Stored records:
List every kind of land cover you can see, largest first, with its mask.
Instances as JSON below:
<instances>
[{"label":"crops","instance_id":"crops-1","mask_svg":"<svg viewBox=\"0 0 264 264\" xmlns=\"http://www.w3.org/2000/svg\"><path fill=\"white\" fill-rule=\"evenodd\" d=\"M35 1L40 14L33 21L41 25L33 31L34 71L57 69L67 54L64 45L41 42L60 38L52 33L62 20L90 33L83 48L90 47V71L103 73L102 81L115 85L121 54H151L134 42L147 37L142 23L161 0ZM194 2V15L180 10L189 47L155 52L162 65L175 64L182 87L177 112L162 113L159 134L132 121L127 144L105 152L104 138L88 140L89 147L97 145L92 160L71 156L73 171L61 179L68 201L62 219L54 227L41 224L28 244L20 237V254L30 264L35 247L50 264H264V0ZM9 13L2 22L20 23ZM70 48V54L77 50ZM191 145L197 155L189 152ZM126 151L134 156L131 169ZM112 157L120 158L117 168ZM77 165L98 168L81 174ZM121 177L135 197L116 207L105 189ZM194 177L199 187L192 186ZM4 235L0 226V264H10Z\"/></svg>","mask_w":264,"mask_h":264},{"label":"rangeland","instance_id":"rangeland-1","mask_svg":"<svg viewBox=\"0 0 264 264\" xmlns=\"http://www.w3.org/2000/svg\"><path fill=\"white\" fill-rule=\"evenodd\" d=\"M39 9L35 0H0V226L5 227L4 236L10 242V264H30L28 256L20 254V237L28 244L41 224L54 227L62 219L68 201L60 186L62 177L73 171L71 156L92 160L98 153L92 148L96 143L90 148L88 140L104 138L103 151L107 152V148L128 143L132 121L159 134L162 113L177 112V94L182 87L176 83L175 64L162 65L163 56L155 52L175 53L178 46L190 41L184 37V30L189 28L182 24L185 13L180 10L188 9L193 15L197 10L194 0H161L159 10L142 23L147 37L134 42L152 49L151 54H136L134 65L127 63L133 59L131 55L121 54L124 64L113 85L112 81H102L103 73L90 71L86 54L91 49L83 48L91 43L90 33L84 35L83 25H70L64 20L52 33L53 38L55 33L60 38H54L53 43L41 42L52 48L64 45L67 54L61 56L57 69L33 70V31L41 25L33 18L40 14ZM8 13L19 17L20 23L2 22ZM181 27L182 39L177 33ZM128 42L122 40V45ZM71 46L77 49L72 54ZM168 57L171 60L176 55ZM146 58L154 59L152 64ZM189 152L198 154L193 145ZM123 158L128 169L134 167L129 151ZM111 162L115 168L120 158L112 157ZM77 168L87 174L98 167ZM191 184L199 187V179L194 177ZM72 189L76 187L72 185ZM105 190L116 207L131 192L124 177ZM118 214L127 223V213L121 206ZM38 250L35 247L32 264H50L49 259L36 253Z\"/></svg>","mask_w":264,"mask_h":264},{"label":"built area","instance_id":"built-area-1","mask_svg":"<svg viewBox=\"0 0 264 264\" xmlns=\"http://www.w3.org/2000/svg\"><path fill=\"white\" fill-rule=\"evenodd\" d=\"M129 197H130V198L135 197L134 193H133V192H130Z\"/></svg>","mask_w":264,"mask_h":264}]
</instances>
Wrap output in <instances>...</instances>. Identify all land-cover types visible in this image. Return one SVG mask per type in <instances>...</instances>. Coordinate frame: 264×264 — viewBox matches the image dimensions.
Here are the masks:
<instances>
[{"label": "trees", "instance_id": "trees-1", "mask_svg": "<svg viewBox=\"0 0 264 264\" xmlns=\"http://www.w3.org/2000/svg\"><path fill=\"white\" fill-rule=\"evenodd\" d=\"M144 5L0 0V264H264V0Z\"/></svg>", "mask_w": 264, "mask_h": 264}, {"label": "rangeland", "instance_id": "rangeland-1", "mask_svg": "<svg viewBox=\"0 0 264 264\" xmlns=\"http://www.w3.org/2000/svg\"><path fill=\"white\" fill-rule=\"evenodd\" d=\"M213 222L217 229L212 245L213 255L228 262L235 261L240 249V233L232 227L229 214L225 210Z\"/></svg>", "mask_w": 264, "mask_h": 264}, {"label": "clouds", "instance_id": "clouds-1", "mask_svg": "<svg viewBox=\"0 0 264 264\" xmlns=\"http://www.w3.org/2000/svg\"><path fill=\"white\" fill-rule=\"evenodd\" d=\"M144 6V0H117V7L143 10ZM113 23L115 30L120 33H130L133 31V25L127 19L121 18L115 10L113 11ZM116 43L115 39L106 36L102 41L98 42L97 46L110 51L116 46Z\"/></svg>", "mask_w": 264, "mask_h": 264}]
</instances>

--

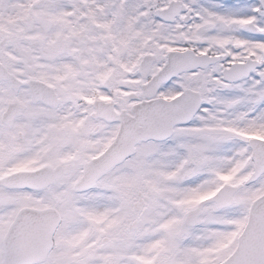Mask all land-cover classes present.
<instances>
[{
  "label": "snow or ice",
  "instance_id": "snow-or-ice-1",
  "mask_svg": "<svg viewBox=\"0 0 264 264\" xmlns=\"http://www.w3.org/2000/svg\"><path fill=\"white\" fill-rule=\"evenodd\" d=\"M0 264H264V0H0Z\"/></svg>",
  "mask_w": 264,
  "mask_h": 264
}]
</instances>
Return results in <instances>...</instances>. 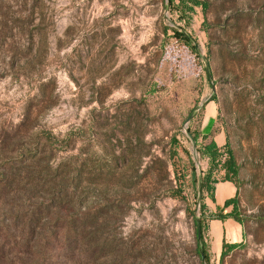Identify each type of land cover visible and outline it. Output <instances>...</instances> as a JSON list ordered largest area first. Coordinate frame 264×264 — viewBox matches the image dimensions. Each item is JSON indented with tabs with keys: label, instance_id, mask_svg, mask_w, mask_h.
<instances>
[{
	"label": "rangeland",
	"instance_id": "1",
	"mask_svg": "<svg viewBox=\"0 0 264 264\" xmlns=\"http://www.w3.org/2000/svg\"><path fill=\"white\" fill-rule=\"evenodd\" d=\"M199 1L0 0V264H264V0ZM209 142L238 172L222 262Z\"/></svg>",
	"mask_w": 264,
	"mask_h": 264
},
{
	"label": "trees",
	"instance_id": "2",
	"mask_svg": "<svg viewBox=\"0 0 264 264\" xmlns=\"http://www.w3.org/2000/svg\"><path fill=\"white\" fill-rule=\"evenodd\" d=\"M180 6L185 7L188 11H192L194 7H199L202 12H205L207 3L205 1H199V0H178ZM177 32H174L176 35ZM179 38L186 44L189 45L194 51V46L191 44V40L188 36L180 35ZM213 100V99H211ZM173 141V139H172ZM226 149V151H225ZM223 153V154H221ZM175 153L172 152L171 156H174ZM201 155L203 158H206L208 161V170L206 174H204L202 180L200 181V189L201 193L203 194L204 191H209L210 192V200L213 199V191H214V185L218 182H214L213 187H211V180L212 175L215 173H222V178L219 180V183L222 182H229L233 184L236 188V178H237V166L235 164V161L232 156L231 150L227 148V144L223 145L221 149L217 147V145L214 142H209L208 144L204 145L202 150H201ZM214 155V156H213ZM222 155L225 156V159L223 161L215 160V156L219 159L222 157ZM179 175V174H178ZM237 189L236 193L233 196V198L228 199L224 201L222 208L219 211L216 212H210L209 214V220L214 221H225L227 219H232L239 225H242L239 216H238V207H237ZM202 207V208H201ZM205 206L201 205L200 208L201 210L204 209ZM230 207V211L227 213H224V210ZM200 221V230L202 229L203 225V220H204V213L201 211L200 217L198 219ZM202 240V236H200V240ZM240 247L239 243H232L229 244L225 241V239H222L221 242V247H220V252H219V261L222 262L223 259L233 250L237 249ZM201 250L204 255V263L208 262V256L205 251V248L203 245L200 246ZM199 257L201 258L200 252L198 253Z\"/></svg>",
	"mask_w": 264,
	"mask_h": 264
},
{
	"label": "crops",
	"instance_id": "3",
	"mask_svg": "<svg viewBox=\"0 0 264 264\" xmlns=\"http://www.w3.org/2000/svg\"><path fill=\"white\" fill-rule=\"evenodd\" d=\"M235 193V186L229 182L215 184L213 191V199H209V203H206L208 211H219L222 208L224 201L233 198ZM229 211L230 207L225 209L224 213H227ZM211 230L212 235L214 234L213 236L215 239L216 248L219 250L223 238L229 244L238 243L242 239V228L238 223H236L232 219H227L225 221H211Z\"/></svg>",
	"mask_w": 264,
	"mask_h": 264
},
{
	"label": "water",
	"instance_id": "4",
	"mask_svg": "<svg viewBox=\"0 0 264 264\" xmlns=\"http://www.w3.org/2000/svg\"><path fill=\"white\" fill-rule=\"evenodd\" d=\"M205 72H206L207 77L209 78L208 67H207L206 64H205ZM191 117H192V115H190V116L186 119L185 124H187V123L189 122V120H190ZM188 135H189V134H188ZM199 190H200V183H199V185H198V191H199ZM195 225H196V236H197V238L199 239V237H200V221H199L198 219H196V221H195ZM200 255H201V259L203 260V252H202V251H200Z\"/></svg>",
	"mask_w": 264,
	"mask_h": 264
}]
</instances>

Exercise brief:
Return every line of the records above that contains the string "snow". Case counts.

Task output:
  "label": "snow or ice",
  "instance_id": "snow-or-ice-1",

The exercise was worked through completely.